**Directive:** Your answer must be the full listing, reproduced word for word.

**Data extract:**
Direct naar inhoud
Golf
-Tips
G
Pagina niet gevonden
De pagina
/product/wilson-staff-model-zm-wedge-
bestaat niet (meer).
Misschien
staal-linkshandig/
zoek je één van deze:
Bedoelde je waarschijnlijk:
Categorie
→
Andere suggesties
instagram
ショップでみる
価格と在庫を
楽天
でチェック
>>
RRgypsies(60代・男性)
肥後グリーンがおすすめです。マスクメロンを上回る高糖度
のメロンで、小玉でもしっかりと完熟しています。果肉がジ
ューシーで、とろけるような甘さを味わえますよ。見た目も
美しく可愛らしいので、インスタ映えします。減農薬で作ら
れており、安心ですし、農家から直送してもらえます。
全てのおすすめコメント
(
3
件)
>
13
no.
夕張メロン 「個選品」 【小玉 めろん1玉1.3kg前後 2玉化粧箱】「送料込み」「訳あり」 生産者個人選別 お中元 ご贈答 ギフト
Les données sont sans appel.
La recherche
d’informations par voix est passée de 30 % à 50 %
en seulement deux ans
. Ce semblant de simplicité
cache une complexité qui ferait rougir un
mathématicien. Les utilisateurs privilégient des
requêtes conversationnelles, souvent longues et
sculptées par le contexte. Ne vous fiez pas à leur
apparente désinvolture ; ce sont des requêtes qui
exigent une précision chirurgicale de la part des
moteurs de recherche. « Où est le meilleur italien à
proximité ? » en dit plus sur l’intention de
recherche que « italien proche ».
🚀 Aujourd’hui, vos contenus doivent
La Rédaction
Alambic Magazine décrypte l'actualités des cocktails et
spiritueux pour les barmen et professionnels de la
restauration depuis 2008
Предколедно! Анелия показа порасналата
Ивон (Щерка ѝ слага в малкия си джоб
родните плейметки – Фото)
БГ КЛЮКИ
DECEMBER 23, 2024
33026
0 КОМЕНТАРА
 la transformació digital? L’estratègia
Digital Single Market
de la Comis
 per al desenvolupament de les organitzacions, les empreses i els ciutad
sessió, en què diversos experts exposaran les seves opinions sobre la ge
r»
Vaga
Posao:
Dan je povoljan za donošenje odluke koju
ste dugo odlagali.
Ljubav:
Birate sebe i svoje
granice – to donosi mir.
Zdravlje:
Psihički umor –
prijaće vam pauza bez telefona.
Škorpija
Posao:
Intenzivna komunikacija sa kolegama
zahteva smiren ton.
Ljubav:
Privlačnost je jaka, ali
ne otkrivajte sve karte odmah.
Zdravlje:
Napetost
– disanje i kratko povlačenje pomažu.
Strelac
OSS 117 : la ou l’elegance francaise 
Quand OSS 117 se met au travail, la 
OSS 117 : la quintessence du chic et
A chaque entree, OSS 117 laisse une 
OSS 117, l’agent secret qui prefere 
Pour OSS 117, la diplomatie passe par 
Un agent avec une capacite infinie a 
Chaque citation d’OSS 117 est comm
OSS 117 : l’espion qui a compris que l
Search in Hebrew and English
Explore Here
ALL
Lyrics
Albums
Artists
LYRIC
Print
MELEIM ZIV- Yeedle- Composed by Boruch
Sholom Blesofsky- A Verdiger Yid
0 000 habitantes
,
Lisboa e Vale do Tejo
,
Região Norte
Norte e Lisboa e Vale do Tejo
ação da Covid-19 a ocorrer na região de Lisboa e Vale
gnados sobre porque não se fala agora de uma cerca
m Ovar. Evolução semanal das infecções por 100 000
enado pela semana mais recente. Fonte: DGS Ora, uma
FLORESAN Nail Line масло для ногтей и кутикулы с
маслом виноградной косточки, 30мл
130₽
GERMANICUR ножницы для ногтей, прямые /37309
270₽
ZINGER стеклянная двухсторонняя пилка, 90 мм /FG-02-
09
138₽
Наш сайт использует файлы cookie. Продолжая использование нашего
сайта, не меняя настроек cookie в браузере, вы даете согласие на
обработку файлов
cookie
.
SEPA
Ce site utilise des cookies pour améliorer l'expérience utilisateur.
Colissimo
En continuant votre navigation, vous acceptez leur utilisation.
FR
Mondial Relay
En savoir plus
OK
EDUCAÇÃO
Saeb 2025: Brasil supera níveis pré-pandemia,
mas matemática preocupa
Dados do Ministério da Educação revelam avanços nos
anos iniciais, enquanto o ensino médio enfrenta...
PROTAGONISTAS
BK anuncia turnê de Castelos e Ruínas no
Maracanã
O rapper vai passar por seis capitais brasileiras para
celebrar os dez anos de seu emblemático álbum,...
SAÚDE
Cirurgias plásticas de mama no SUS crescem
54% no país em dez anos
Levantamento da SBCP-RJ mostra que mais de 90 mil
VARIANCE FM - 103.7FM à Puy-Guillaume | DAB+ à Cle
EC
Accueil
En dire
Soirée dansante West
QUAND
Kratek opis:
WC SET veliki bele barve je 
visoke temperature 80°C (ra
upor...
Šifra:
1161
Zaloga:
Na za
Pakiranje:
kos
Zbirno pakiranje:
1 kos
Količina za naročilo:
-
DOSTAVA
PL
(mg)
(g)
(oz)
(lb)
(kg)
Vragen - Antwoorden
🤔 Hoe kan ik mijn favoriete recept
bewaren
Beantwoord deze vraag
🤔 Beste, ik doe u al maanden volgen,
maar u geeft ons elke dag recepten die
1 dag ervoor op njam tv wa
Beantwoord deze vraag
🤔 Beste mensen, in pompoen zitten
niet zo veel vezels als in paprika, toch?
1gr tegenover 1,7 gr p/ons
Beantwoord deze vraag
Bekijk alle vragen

**Solution for this task:**
Direct naar inhoud
Golf
-Tips
G
Pagina niet gevonden
De pagina
/product/wilson-staff-model-zm-wedge-
bestaat niet (meer).
Misschien
staal-linkshandig/
zoek je één van deze:
Bedoelde je waarschijnlijk:
Categorie
→
Andere suggesties
instagram
ショップでみる
価格と在庫を
楽天
でチェック
>>
RRgypsies(60代・男性)
肥後グリーンがおすすめです。マスクメロンを上回る高糖度
のメロンで、小玉でもしっかりと完熟しています。果肉がジ
ューシーで、とろけるような甘さを味わえますよ。見た目も
美しく可愛らしいので、インスタ映えします。減農薬で作ら
れており、安心ですし、農家から直送してもらえます。
全てのおすすめコメント
(
3
件)
>
13
no.
夕張メロン 「個選品」 【小玉 めろん1玉1.3kg前後 2玉化粧箱】「送料込み」「訳あり」 生産者個人選別 お中元 ご贈答 ギフト
Les données sont sans appel.
La recherche
d’informations par voix est passée de 30 % à 50 %
en seulement deux ans
. Ce semblant de simplicité
cache une complexité qui ferait rougir un
mathématicien. Les utilisateurs privilégient des
requêtes conversationnelles, souvent longues et
sculptées par le contexte. Ne vous fiez pas à leur
apparente désinvolture ; ce sont des requêtes qui
exigent une précision chirurgicale de la part des
moteurs de recherche. « Où est le meilleur italien à
proximité ? » en dit plus sur l’intention de
recherche que « italien proche ».
🚀 Aujourd’hui, vos contenus doivent
La Rédaction
Alambic Magazine décrypte l'actualités des cocktails et
spiritueux pour les barmen et professionnels de la
restauration depuis 2008
Предколедно! Анелия показа порасналата
Ивон (Щерка ѝ слага в малкия си джоб
родните плейметки – Фото)
БГ КЛЮКИ
DECEMBER 23, 2024
33026
0 КОМЕНТАРА
 la transformació digital? L’estratègia
Digital Single Market
de la Comis
 per al desenvolupament de les organitzacions, les empreses i els ciutad
sessió, en què diversos experts exposaran les seves opinions sobre la ge
r»
Vaga
Posao:
Dan je povoljan za donošenje odluke koju
ste dugo odlagali.
Ljubav:
Birate sebe i svoje
granice – to donosi mir.
Zdravlje:
Psihički umor –
prijaće vam pauza bez telefona.
Škorpija
Posao:
Intenzivna komunikacija sa kolegama
zahteva smiren ton.
Ljubav:
Privlačnost je jaka, ali
ne otkrivajte sve karte odmah.
Zdravlje:
Napetost
– disanje i kratko povlačenje pomažu.
Strelac
OSS 117 : la ou l’elegance francaise 
Quand OSS 117 se met au travail, la 
OSS 117 : la quintessence du chic et
A chaque entree, OSS 117 laisse une 
OSS 117, l’agent secret qui prefere 
Pour OSS 117, la diplomatie passe par 
Un agent avec une capacite infinie a 
Chaque citation d’OSS 117 est comm
OSS 117 : l’espion qui a compris que l
Search in Hebrew and English
Explore Here
ALL
Lyrics
Albums
Artists
LYRIC
Print
MELEIM ZIV- Yeedle- Composed by Boruch
Sholom Blesofsky- A Verdiger Yid
0 000 habitantes
,
Lisboa e Vale do Tejo
,
Região Norte
Norte e Lisboa e Vale do Tejo
ação da Covid-19 a ocorrer na região de Lisboa e Vale
gnados sobre porque não se fala agora de uma cerca
m Ovar. Evolução semanal das infecções por 100 000
enado pela semana mais recente. Fonte: DGS Ora, uma
FLORESAN Nail Line масло для ногтей и кутикулы с
маслом виноградной косточки, 30мл
130₽
GERMANICUR ножницы для ногтей, прямые /37309
270₽
ZINGER стеклянная двухсторонняя пилка, 90 мм /FG-02-
09
138₽
Наш сайт использует файлы cookie. Продолжая использование нашего
сайта, не меняя настроек cookie в браузере, вы даете согласие на
обработку файлов
cookie
.
SEPA
Ce site utilise des cookies pour améliorer l'expérience utilisateur.
Colissimo
En continuant votre navigation, vous acceptez leur utilisation.
FR
Mondial Relay
En savoir plus
OK
EDUCAÇÃO
Saeb 2025: Brasil supera níveis pré-pandemia,
mas matemática preocupa
Dados do Ministério da Educação revelam avanços nos
anos iniciais, enquanto o ensino médio enfrenta...
PROTAGONISTAS
BK anuncia turnê de Castelos e Ruínas no
Maracanã
O rapper vai passar por seis capitais brasileiras para
celebrar os dez anos de seu emblemático álbum,...
SAÚDE
Cirurgias plásticas de mama no SUS crescem
54% no país em dez anos
Levantamento da SBCP-RJ mostra que mais de 90 mil
VARIANCE FM - 103.7FM à Puy-Guillaume | DAB+ à Cle
EC
Accueil
En dire
Soirée dansante West
QUAND
Kratek opis:
WC SET veliki bele barve je 
visoke temperature 80°C (ra
upor...
Šifra:
1161
Zaloga:
Na za
Pakiranje:
kos
Zbirno pakiranje:
1 kos
Količina za naročilo:
-
DOSTAVA
PL
(mg)
(g)
(oz)
(lb)
(kg)
Vragen - Antwoorden
🤔 Hoe kan ik mijn favoriete recept
bewaren
Beantwoord deze vraag
🤔 Beste, ik doe u al maanden volgen,
maar u geeft ons elke dag recepten die
1 dag ervoor op njam tv wa
Beantwoord deze vraag
🤔 Beste mensen, in pompoen zitten
niet zo veel vezels als in paprika, toch?
1gr tegenover 1,7 gr p/ons
Beantwoord deze vraag
Bekijk alle vragen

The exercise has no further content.